Mağfiret; Allah Teâlâ’nın, kullarının günahlarını affetmesi, bağışlaması; ilâhî merhamet, gufrân, yarlığama anlamlarına gelmektedir. Diğer bir ifade ile mağfiret; Allah’ın, kullarının işlediği suç ve günahları örtüp affetmesi, bağışlaması anlamına gelen bir terimdir. Allahü teâlâ, âyet-i kerîmelerde meâlen buyuruyor ki;
Doğrusu Rabb’in, insanların zulümlerine rağmen onlara mağfireti vardır.
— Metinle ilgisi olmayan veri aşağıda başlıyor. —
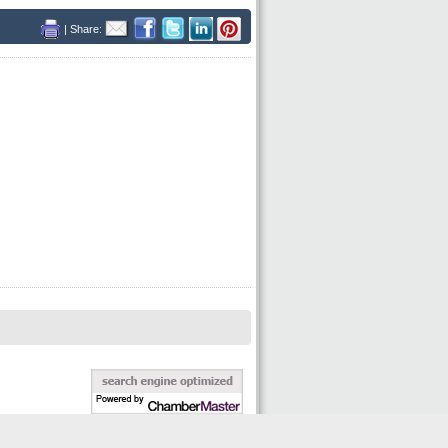
| Share: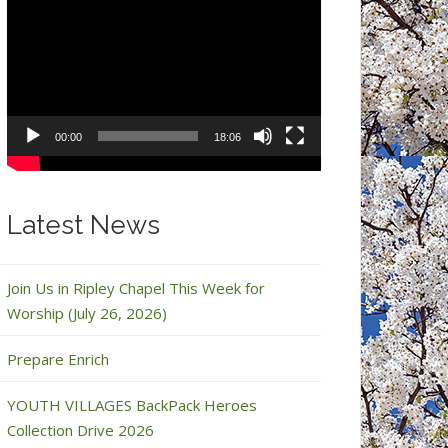
Video
Player
00:00
18:06
Latest News
Join Us in Ripley Chapel This Week for
Worship (July 26, 2026)
Prepare Enrich
YOUTH VILLAGES BackPack Heroes
Collection Drive 2026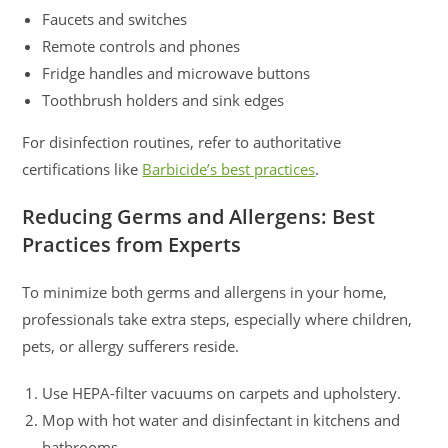
Faucets and switches
Remote controls and phones
Fridge handles and microwave buttons
Toothbrush holders and sink edges
For disinfection routines, refer to authoritative
certifications like
Barbicide’s best practices
.
Reducing Germs and Allergens: Best
Practices from Experts
To minimize both germs and allergens in your home,
professionals take extra steps, especially where children,
pets, or allergy sufferers reside.
Use HEPA-filter vacuums on carpets and upholstery.
Mop with hot water and disinfectant in kitchens and
bathrooms.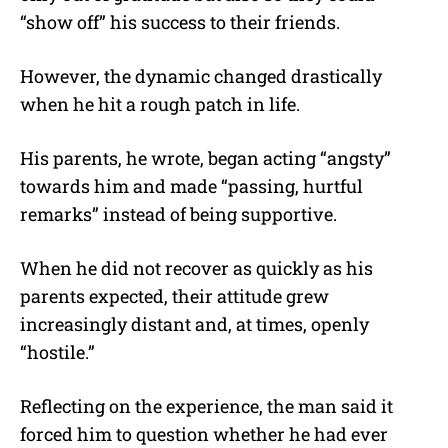
“show off” his success to their friends.
However, the dynamic changed drastically
when he hit a rough patch in life.
His parents, he wrote, began acting “angsty”
towards him and made “passing, hurtful
remarks” instead of being supportive.
When he did not recover as quickly as his
parents expected, their attitude grew
increasingly distant and, at times, openly
“hostile.”
Reflecting on the experience, the man said it
forced him to question whether he had ever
Rabb’inizi cezalandırması ise çetindir. (er-Ra’d 13/6).
Ey günâhı çok olan kullarım! Allah’ın rahmetinden ümîdinizi kesmeyiniz. Allah, günahların hepsini affeder. O, sonsuz mağfiret ve nihâyetsiz merhâmet sâhibidir. (Zümer sûresi: 53)
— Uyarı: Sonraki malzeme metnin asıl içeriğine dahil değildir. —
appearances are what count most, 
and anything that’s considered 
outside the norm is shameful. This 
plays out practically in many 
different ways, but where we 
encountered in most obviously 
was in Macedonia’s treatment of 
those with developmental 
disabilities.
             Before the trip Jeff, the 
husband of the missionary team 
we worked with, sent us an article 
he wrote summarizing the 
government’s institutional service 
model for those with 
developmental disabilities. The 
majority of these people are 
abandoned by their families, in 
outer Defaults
Rabbinizden mağfiret istemeğe ve Cennet’e girmeğe koşunuz. Bunun için çalışınız! Cennet’in büyüklüğü, gökler ve yer küresi kadardır. Cennet, Allahü teâlâdan korkanlar için hazırlandı… (Âl-i İmrân sûresi: 133)
Allahü teâlâ buyurdu ki
“Ey âdemoğlu (insanoğlu)! Sen benden ümidli bulundukça, senden meydana gelen günâhları mağfiret ederim. Ey âdemoğlu! Senin günâhların gökyüzünü dolduracak dereceyi de bulsa, benden mağfiret dilersen seni bağışlarım. Ey âdemoğlu! Bütün yer dolusu günahlarla gelip de, bana hiçbir şerîk (ortak) koşmayarak huzûruma çıkarsan, ben seni bütün yer dolusu mağfiretle karşılarım. (Hadîs-i şerîf-Riyâzü’s-Sâlihîn)
Müslüman kardeşini sevindirmek, Allahü teâlânın af ve mağfiretine sebeb olur. (Hadîs-i şerîf-Kitâb-ül-Metcer-ür-Râbih)
Allahü teâlânın af ve mağfireti o kadar büyüktür ki (çoktur ki), ben suçuma büyük demekten utanırım. (Sa’dî Şîrâzî)
İsimlerinden biri de “Gaffâr” olan Allah Teâlâ, kullarının yaptıkları hata ve günahları bu isminin bir tecellisi olarak affeder. Bu itibarla, Cenâb-ı Hak “Gaffâru’z-Zünûb” (Günahları affeden) olarak bilinir. Mağfiret kelimesinin kökü olan, “Gufrân” da, affetmek, bağışlamak demektir.